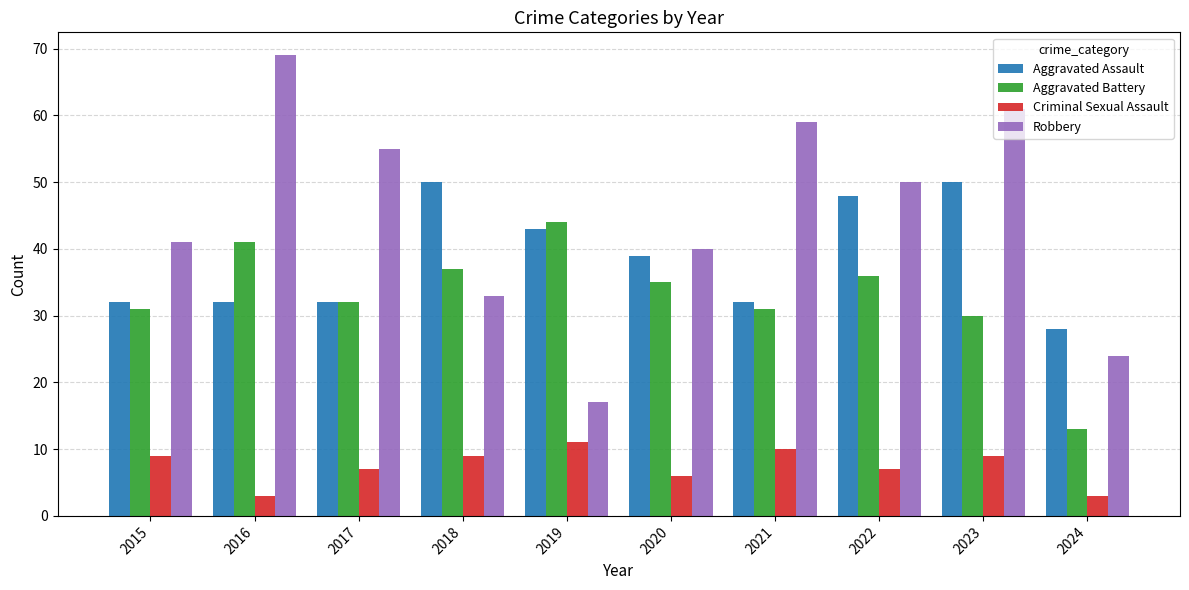

True or false: Criminal Sexual Assault has a value of 14 at 2021.

False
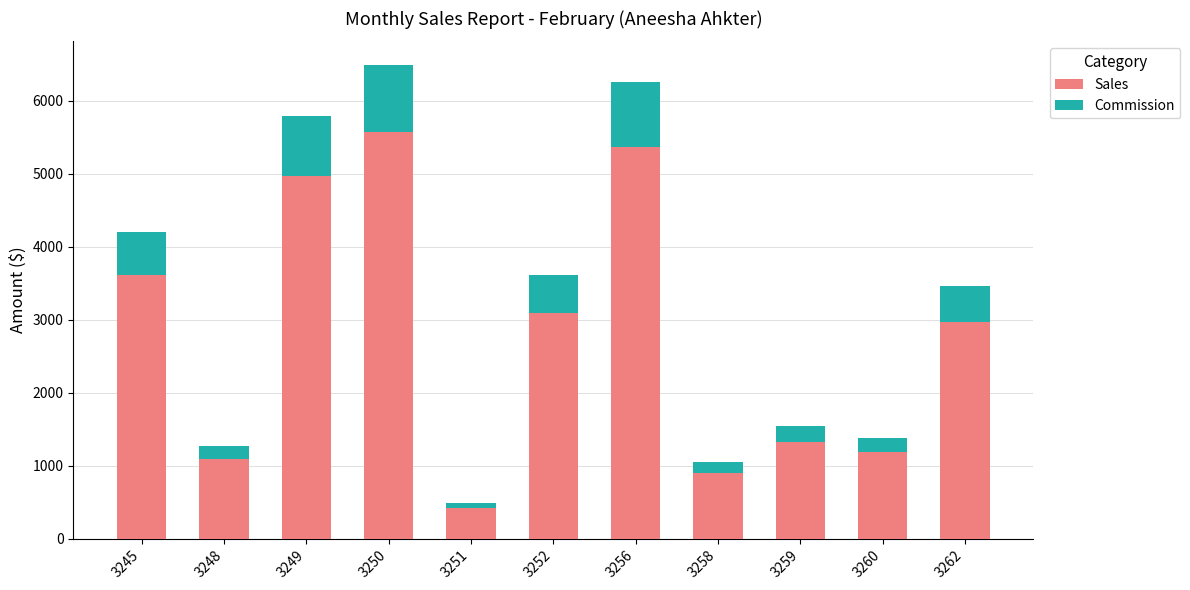

What is the value of the Sales bar at the 1st from the left?

3612.0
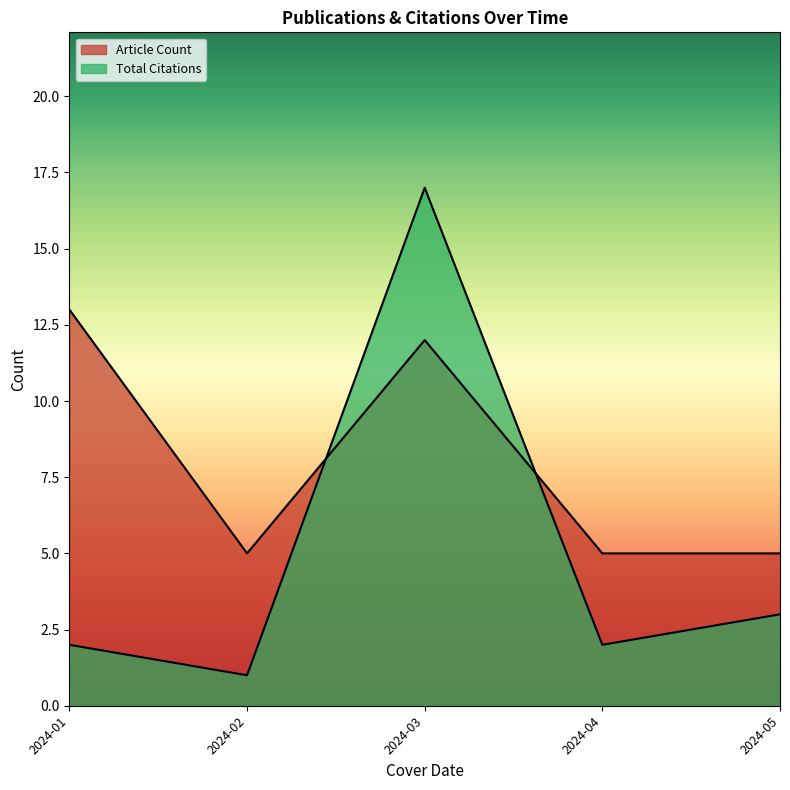

How many distinct data groups are displayed?

2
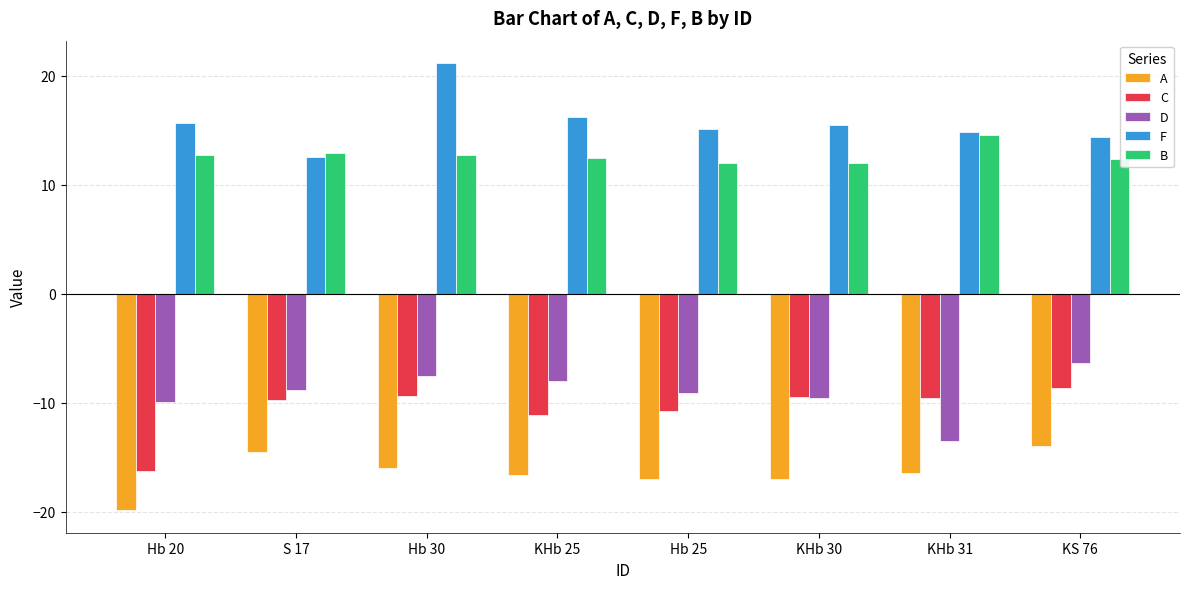

What is the difference between the maximum and second lowest values in the F series?

6.8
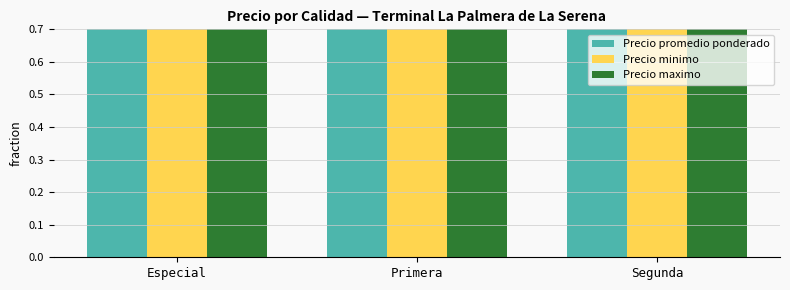

Reading right to left, what are all the values shown in this chart?

Precio promedio ponderado: Segunda=0.8	Primera=0.9	Especial=1.0
Precio minimo: Segunda=0.7	Primera=0.9	Especial=1.0
Precio maximo: Segunda=0.8	Primera=0.9	Especial=1.0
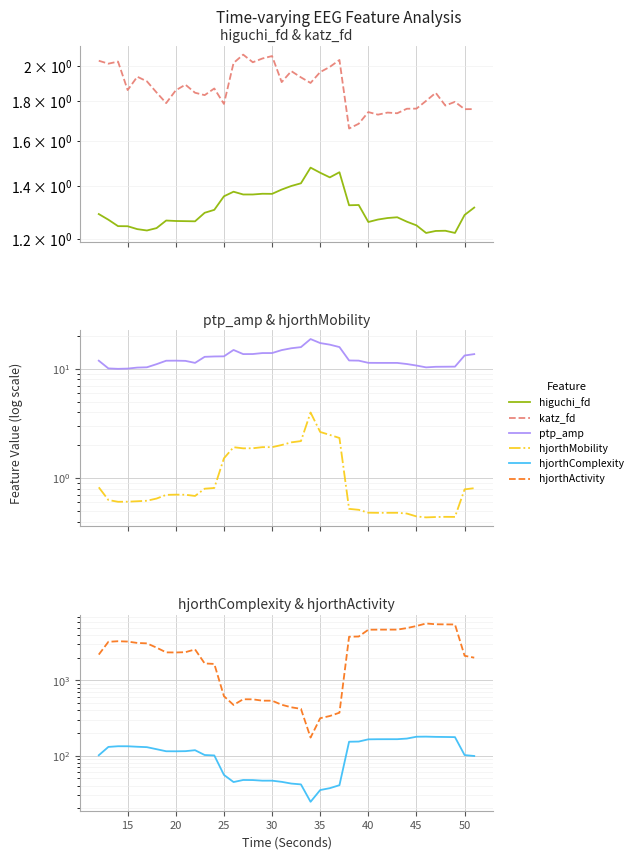

True or false: katz_fd has a value of 0.7 at 30.

False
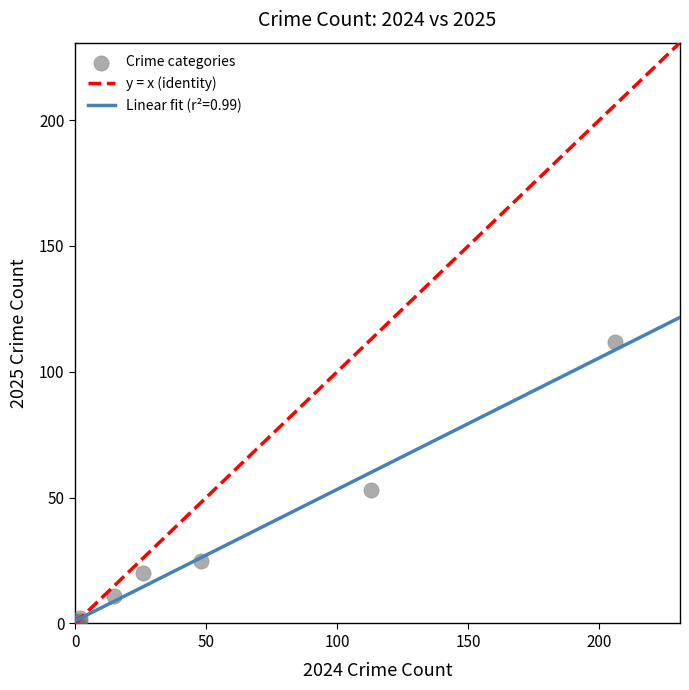

What Y value in the scatter plot is closest to 56?

53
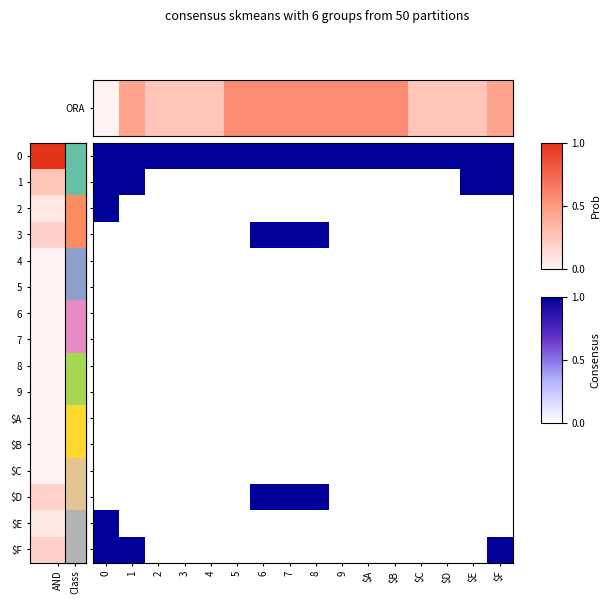

What is the maximum value shown in the chart?

1.0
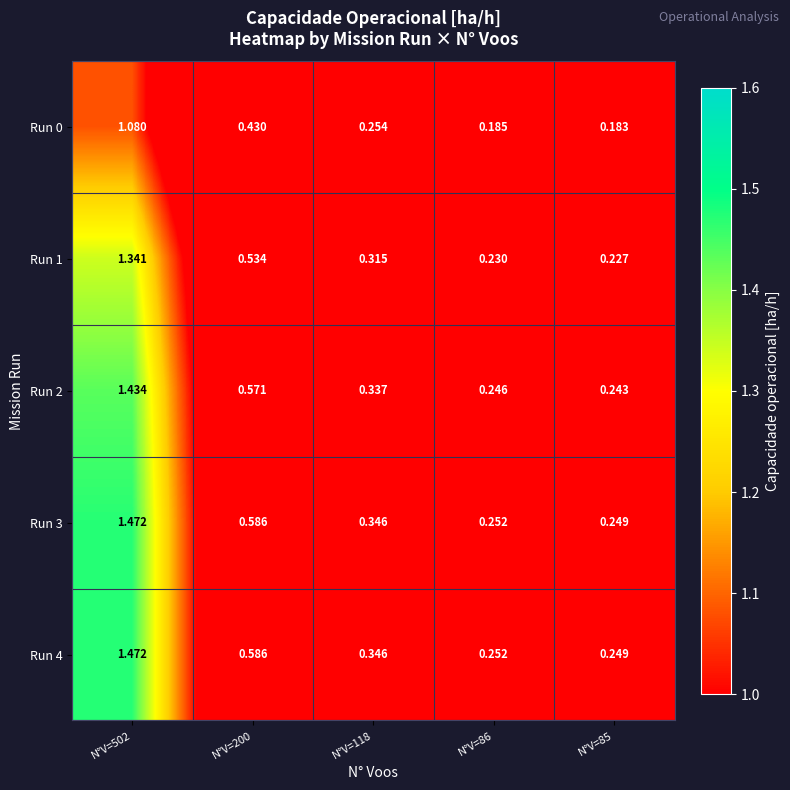

Reading left to right, extract all data points from this chart.

Run 0: N°V=502=1.1	N°V=200=0.4	N°V=118=0.3	N°V=86=0.2	N°V=85=0.2
Run 1: N°V=502=1.3	N°V=200=0.5	N°V=118=0.3	N°V=86=0.2	N°V=85=0.2
Run 2: N°V=502=1.4	N°V=200=0.6	N°V=118=0.3	N°V=86=0.2	N°V=85=0.2
Run 3: N°V=502=1.5	N°V=200=0.6	N°V=118=0.3	N°V=86=0.3	N°V=85=0.2
Run 4: N°V=502=1.5	N°V=200=0.6	N°V=118=0.3	N°V=86=0.3	N°V=85=0.2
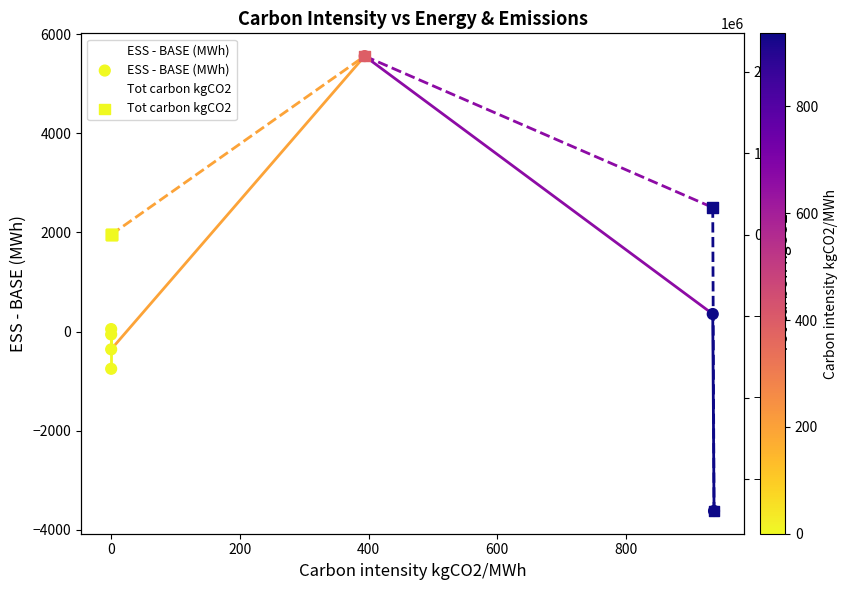

What are all the series names shown in the legend?

ESS - BASE (MWh), Tot carbon kgCO2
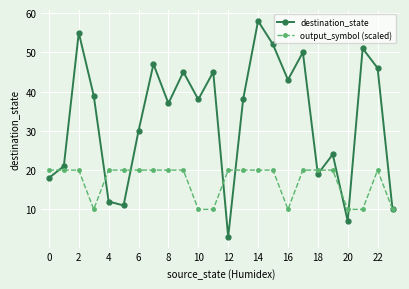

List the series in order of their overall mean, highest first.

destination_state, output_symbol (scaled)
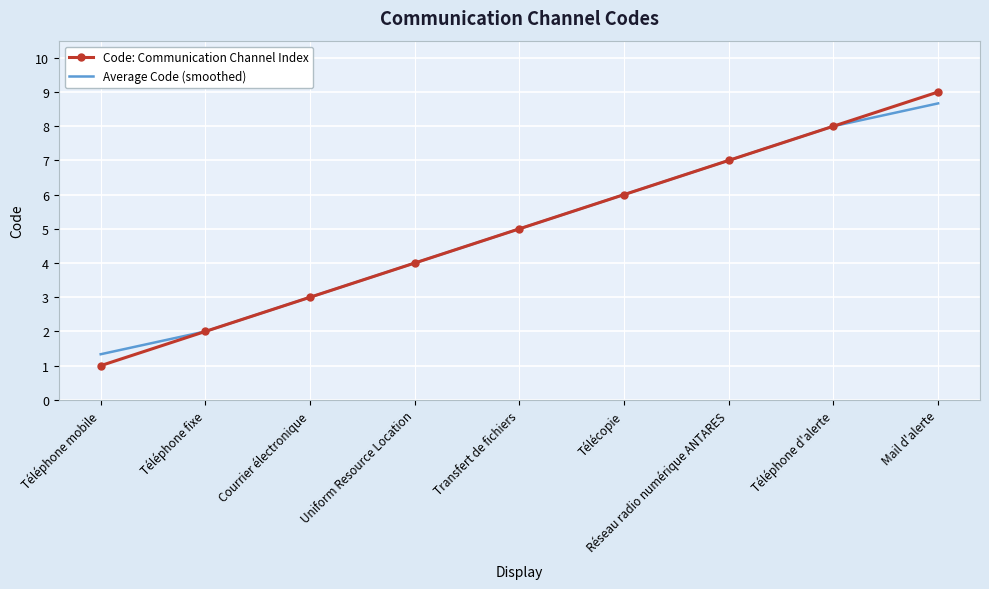

Reading left to right, transcribe all the data shown in this chart.

Code: Communication Channel Index: 1.0	2.0	3.0	4.0	5.0	6.0	7.0	8.0	9.0
Average Code (smoothed): 1.3	2.0	3.0	4.0	5.0	6.0	7.0	8.0	8.7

--------------------

Problem description. Rewrite the whole listing above as a numbered list with one line per item, dropping the blank lines and the picture lines.

Exercise solution.
1. True or false: Criminal Sexual Assault has a value of 14 at 2021.
2. False
3. What is the value of the Sales bar at the 1st from the left?
4. 3612.0
5. How many distinct data groups are displayed?
6. 2
7. What is the difference between the maximum and second lowest values in the F series?
8. 6.8
9. Reading right to left, what are all the values shown in this chart?
10. Precio promedio ponderado: Segunda=0.8	Primera=0.9	Especial=1.0
11. Precio minimo: Segunda=0.7	Primera=0.9	Especial=1.0
12. Precio maximo: Segunda=0.8	Primera=0.9	Especial=1.0
13. True or false: katz_fd has a value of 0.7 at 30.
14. False
15. What Y value in the scatter plot is closest to 56?
16. 53
17. What is the maximum value shown in the chart?
18. 1.0
19. Reading left to right, extract all data points from this chart.
20. Run 0: N°V=502=1.1	N°V=200=0.4	N°V=118=0.3	N°V=86=0.2	N°V=85=0.2
21. Run 1: N°V=502=1.3	N°V=200=0.5	N°V=118=0.3	N°V=86=0.2	N°V=85=0.2
22. Run 2: N°V=502=1.4	N°V=200=0.6	N°V=118=0.3	N°V=86=0.2	N°V=85=0.2
23. Run 3: N°V=502=1.5	N°V=200=0.6	N°V=118=0.3	N°V=86=0.3	N°V=85=0.2
24. Run 4: N°V=502=1.5	N°V=200=0.6	N°V=118=0.3	N°V=86=0.3	N°V=85=0.2
25. What are all the series names shown in the legend?
26. ESS - BASE (MWh), Tot carbon kgCO2
27. List the series in order of their overall mean, highest first.
28. destination_state, output_symbol (scaled)
29. Reading left to right, transcribe all the data shown in this chart.
30. Code: Communication Channel Index: 1.0	2.0	3.0	4.0	5.0	6.0	7.0	8.0	9.0
31. Average Code (smoothed): 1.3	2.0	3.0	4.0	5.0	6.0	7.0	8.0	8.7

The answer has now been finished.